::: STUDY TEXT :::

With conversations surrounding body positivity are reaching all-time highs this year, it should be pretty easy for us to detect examples of fat shaming in our daily lives by now. As a result, most of us are hopefully doing our best to avoid intentionally or accidentally body shaming the people in our lives. But what should you do if you see fat shaming happening to a friend — or anyone else — in public or in private? And what should you do when you hear humans using body negative language or talking smack about fat people? Confrontation is hard, after all, especially confrontation about deeply engrained social issues.
There's a part of me that understands why more people don't step in when they see or hear fat shaming going down, but there's an even bigger part of me that wishes that everyone who heard fat shaming would take a stand to step up against it. As a fat person, body shaming language is something I have to deal with on a pretty constant basis. It's not the job of one single person to stand up to fat shamers, though. If size acceptance is ever going to be a reality, I feel it's important for everyone to take efforts at dismantling fat hatred and bias.
Whenever you see harassment, shaming, or verbal abuse happening to other people, it can be hard to decide if it's the right time and place to say something. Hell, it can be hard to know what you can even say to possibly help the situation. Through my organization, Safer Spaces Winnipeg, I train people on how to deescalate and be effective bystanders to all kinds of harassment. From regular concerned citizens to the staff at places like music venues, festivals, and bars, there are a few things that are universal when it comes to intervening when we see harassment happening.
Here are some simple do's and don'ts when it comes to tackling how to handle hearing or seeing fat shaming.
1. Do: Offer Support In Ways Other Than A Verbal Intervention
Sometimes locking eyes and giving a knowing nod can speak louder than words, and is less likely to cause an unwanted or aggressive reaction from a harasser. Knowing that someone sees you and notices what's happening can feel validating when you're in a difficult, potentially emotional situation.
Try to let the person being shamed know that they can ask you for help, allowing them to take the lead. You can also ask a benign question to get things moving, like what time it is or whether they know where a certain coffee shop is.
2. Don't: Blame The Person For What's Happening To Them
Saying things like, "Well that outfit isn't really doing you any favors," or, "They kind of have a point. When was the last time you went to the gym?" are forms of blaming the person for other people's garbage attitudes. They're not "strategies" for avoiding feeling attacked, nor are they "the reality check" your friend needs. It's not the person's fault that people are shaming them, so try to remember that one person's body and lifestyle is no one else's business.
3. Do: Reach Out To The Shamer Privately, If You Can
Sometimes a group or public callout can be helpful and important for inciting change, but most people are more receptive to feedback privately. Taking the time to reach out to the person who has been dishing out harmful attitudes in a non-aggressive way should prevent them from getting as defensive. This also gives you the opportunity to educate them on why what they were saying was harmful, which is more likely to prevent it from happening again.
4. Don't: Make Someone An Exception
If you're going to speak out about fat shaming, it shouldn't just be for the people who "can't help it" because they have some sort of metabolic disorder or anything else that someone might consider an "acceptable" reason to be fat. By saying only some people deserve humanity or some people are more deserving of shaming, you're only perpetuating the larger problem that is body shaming.

::: DATASET EXCERPTS :::

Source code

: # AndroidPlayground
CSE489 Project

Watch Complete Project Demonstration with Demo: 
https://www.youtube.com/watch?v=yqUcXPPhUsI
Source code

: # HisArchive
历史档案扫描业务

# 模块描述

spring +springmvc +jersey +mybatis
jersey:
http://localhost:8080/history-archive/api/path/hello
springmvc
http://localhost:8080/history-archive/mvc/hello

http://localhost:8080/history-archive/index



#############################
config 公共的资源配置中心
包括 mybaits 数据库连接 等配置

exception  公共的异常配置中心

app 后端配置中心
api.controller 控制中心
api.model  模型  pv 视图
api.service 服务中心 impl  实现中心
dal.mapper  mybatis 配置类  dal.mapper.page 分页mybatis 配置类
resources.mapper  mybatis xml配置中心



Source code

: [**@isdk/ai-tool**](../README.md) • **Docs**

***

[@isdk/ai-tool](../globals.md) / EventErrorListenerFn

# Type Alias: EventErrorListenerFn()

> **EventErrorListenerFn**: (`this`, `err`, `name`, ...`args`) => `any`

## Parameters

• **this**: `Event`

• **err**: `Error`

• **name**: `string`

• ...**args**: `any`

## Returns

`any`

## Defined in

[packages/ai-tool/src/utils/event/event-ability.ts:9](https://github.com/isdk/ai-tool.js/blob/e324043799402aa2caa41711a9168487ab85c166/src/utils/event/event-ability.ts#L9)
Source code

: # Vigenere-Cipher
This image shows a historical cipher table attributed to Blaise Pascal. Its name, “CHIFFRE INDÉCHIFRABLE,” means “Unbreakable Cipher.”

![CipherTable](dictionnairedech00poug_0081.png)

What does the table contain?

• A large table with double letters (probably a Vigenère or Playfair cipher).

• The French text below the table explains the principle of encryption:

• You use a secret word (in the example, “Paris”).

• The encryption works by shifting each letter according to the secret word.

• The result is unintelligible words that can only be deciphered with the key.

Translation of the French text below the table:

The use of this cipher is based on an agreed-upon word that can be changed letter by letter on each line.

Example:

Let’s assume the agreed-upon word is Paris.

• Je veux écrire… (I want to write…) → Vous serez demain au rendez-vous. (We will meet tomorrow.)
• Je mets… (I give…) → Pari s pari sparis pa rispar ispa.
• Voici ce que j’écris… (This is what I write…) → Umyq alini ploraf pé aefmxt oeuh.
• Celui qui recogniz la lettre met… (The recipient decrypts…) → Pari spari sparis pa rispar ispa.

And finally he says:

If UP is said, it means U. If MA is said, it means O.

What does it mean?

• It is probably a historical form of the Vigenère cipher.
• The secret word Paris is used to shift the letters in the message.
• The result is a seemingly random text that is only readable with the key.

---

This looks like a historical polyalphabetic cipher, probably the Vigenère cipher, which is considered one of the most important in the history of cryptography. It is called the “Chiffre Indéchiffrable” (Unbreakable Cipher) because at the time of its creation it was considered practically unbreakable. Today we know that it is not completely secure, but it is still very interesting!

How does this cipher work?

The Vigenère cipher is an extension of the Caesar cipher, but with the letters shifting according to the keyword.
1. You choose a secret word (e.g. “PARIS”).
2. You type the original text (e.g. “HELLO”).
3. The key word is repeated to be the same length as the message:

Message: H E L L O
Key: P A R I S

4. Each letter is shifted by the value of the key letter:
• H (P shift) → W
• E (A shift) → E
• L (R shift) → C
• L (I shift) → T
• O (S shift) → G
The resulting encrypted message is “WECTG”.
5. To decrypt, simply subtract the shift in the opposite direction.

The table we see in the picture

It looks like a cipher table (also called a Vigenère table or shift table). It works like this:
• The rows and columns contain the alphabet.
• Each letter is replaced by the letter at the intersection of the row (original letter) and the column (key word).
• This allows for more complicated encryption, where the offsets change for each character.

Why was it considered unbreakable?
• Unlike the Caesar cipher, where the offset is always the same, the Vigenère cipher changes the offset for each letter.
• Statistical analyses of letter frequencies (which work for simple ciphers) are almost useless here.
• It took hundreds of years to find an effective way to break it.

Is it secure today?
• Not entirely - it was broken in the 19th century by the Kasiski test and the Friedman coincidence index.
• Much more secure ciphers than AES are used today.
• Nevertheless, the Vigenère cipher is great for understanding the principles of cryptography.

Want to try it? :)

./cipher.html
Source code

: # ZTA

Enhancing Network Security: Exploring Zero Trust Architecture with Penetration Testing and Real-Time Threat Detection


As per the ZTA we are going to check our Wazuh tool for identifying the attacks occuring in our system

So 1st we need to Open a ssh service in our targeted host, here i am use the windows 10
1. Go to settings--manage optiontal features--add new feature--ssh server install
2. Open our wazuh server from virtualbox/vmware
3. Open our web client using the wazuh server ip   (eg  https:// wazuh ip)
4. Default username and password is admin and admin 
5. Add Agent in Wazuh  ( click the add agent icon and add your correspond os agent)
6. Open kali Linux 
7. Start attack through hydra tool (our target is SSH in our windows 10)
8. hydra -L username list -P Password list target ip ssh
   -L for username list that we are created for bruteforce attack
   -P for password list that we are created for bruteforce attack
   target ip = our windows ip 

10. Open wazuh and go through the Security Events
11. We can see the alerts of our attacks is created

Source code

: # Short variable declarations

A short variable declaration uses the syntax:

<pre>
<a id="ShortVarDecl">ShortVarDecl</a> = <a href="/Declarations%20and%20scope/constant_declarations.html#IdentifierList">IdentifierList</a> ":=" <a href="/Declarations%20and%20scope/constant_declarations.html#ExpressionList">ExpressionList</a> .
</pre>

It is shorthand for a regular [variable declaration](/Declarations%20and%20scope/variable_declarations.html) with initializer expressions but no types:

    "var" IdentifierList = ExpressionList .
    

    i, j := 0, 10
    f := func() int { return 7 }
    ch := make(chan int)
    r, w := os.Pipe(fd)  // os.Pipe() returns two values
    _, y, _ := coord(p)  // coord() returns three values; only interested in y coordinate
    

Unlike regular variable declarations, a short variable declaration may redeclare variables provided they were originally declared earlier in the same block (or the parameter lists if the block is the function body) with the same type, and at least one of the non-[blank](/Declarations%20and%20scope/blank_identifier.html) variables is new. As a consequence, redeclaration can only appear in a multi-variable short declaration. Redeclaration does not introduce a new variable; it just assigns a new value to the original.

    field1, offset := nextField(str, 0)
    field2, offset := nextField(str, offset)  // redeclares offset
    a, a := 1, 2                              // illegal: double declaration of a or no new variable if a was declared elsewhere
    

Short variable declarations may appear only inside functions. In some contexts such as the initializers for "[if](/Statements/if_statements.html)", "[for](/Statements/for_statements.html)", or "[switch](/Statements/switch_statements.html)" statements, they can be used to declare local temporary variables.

:::

■ **WHAT TO WORK ON**
#1 Translate this sentence from the article on fat shaming into Spanish: "Confrontation is hard, after all, especially confrontation about deeply engrained social issues."
#2 In the article on fat shaming, what is the name of the organization through which the writer trains people to be effective bystanders?
#3 Return the passage of the article on fat shaming from "2. Don't: Blame" to "one else's business.", copied word for word.

■ **WRITTEN RESPONSES**
#1 Al fin y al cabo, la confrontación es difícil, sobre todo la confrontación sobre problemas sociales profundamente arraigados.

#2 Safer Spaces Winnipeg.

#3
2. Don't: Blame The Person For What's Happening To Them
Saying things like, "Well that outfit isn't really doing you any favors," or, "They kind of have a point. When was the last time you went to the gym?" are forms of blaming the person for other people's garbage attitudes. They're not "strategies" for avoiding feeling attacked, nor are they "the reality check" your friend needs. It's not the person's fault that people are shaming them, so try to remember that one person's body and lifestyle is no one else's business.